Curators say Vatican must give access to Indigenous artifacts
Global News
Indigenous delegates are to tour the Anima Mundi Ethnological Museum, which contains an unknown number of Indigenous artifacts, in the last week of March.
Gerald McMaster has always wondered what mysteries and cultural objects are kept within the Vatican’s collection of Indigenous artifacts.
The renowned First Nations curator and artist says the artifacts are important to how Indigenous people see themselves and the world around them. Yet, he says, not many have ever laid their eyes on what’s in the vaults.
“What is being hidden? Why is it being hidden?” McMaster pondered in a recent interview with The Canadian Press.
“Why (do) Indigenous people remain shut out whereas the vault will be open to other curators that are non-Indigenous, other European curators.”

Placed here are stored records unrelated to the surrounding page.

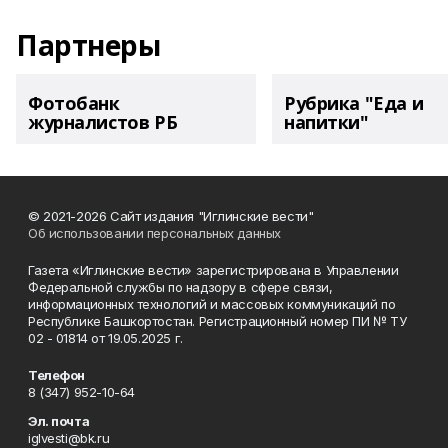
Партнеры
Фотобанк
Рубрика "Еда и
журналистов РБ
напитки"
© 2021-2026 Сайт издания "Иглинские вести"
Об использовании персональных данных
Газета «Иглинские вести» зарегистрирована в Управлении
Федеральной службы по надзору в сфере связи,
информационных технологий и массовых коммуникаций по
Республике Башкортостан. Регистрационный номер ПИ № ТУ
02 - 01814 от 19.05.2025 г.
Телефон
8 (347) 952-10-64
Эл. почта
iglvesti@bk.ru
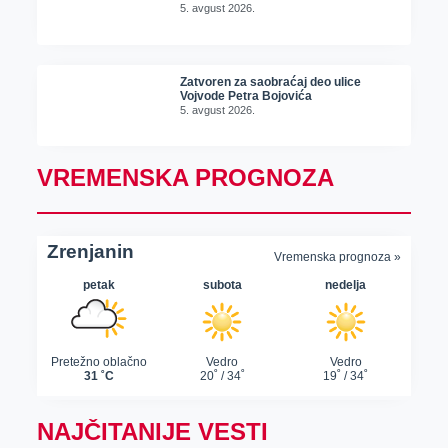
5. avgust 2026.
Zatvoren za saobraćaj deo ulice
Vojvode Petra Bojovića
5. avgust 2026.
VREMENSKA PROGNOZA
NAJČITANIJE VESTI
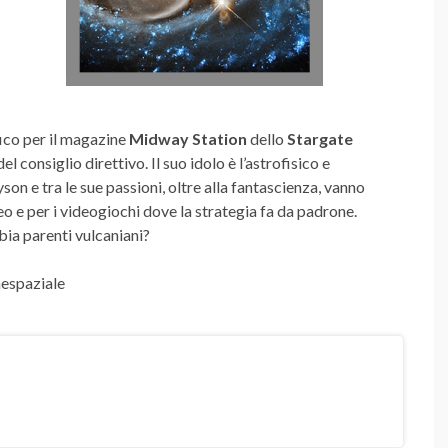
fico per il magazine
Midway Station
dello
Stargate
el consiglio direttivo. Il suo idolo è l’astrofisico e
n e tra le sue passioni, oltre alla fantascienza, vanno
 e per i videogiochi dove la strategia fa da padrone.
bia parenti vulcaniani?
nespaziale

Indigenous delegates are to meet with Pope Francis at the Vatican the last week in March. The visit is to include a tour of the Anima Mundi Ethnological Museum, which contains an unknown number of Indigenous artifacts.

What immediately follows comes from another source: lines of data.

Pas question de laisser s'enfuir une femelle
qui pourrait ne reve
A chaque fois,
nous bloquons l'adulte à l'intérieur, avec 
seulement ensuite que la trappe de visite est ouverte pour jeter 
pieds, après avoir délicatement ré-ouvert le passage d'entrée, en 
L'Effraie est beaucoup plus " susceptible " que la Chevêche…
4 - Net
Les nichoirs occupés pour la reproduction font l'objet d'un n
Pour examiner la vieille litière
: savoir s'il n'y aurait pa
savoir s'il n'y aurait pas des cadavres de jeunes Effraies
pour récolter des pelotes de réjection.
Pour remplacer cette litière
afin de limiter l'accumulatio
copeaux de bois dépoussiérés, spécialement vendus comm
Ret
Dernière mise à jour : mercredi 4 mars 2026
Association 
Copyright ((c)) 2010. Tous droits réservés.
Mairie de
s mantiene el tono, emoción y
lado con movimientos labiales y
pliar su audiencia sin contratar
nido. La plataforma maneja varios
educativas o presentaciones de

The Catholic Church has said the delegation’s purpose is to discuss reconciliation and healing, but Indigenous artists and curators say that cannot be achieved if important Indigenous objects remain unseen.

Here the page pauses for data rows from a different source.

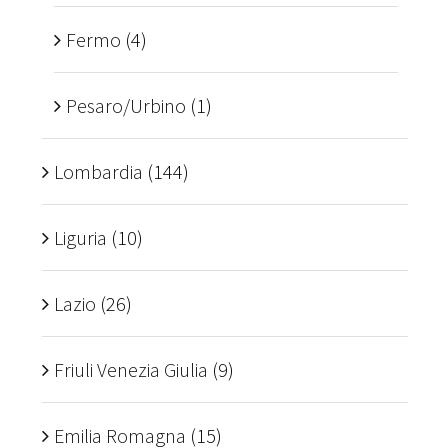
Fermo
(4)
Pesaro/Urbino
(1)
Lombardia
(144)
Liguria
(10)
Lazio
(26)
Friuli Venezia Giulia
(9)
Emilia Romagna
(15)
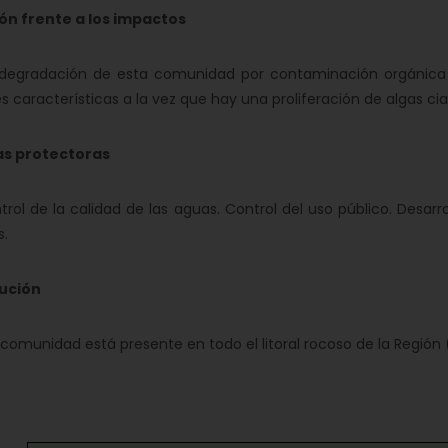
ón frente a los impactos
radación de esta comunidad por contaminación orgánica o i
s características a la vez que hay una proliferación de algas ci
s protectoras
 de la calidad de las aguas. Control del uso público. Desarr
s.
bución
munidad está presente en todo el litoral rocoso de la Regió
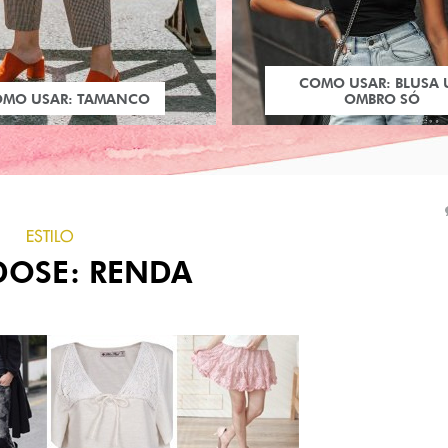
COMO USAR: BLUSA
OMO USAR: TAMANCO
OMBRO SÓ
ESTILO
DOSE: RENDA
PRÓXIMO POST
COMO USAR: CARDIG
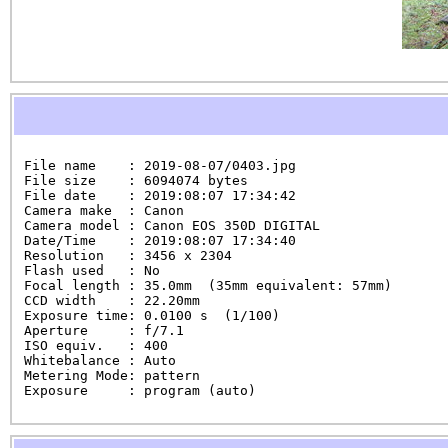
File name    : 2019-08-07/0403.jpg

File size    : 6094074 bytes

File date    : 2019:08:07 17:34:42

Camera make  : Canon

Camera model : Canon EOS 350D DIGITAL

Date/Time    : 2019:08:07 17:34:40

Resolution   : 3456 x 2304

Flash used   : No

Focal length : 35.0mm  (35mm equivalent: 57mm)

CCD width    : 22.20mm

Exposure time: 0.0100 s  (1/100)

Aperture     : f/7.1

ISO equiv.   : 400

Whitebalance : Auto

Metering Mode: pattern

Exposure     : program (auto)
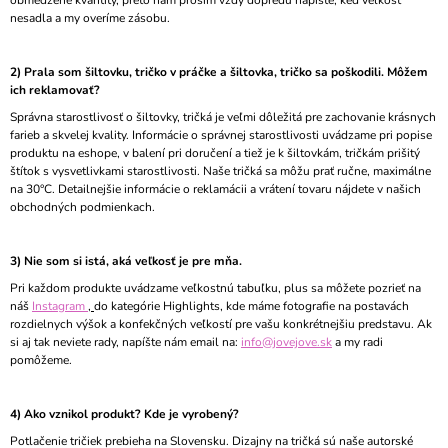
nesadla a my overíme zásobu.
Á
J
S
2) Prala som šiltovku, tričko v práčke a šiltovka, tričko sa poškodili. Môžem
ich reklamovať?
Ť
Správna starostlivosť o šiltovky, tričká je veľmi dôležitá pre zachovanie krásnych
?
farieb a skvelej kvality. Informácie o správnej starostlivosti uvádzame pri popise
produktu na eshope, v balení pri doručení a tiež je k šiltovkám, tričkám prišitý
štítok s vysvetlivkami starostlivosti. Naše tričká sa môžu prať ručne, maximálne
na 30°C. Detailnejšie informácie o reklamácii a vrátení tovaru nájdete v našich
obchodných podmienkach.
HĽADAŤ
3) Nie som si istá, aká veľkosť je pre mňa.
Pri každom produkte uvádzame veľkostnú tabuľku, plus sa môžete pozrieť na
náš
Instagram
,
do kategórie Highlights, kde máme fotografie na postavách
rozdielnych výšok a konfekčných veľkostí pre vašu konkrétnejšiu predstavu. Ak
si aj tak neviete rady, napíšte nám email na:
info@jovejove.sk
a my radi
pomôžeme.
4) Ako vznikol produkt? Kde je vyrobený?
Potlačenie tričiek prebieha na Slovensku. Dizajny na tričká sú naše autorské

McMaster, who is from the Siksika Nation in Alberta, has been unsuccessful in attempts to see the full collection, despite being a top expert in the field.
He is a 2022 winner of the Governor General’s Awards in visual and media arts, a research chair in Indigenous curatorial practice and director of the Centre for Indigenous Visual Knowledge at the Ontario College of Art and Design in Toronto.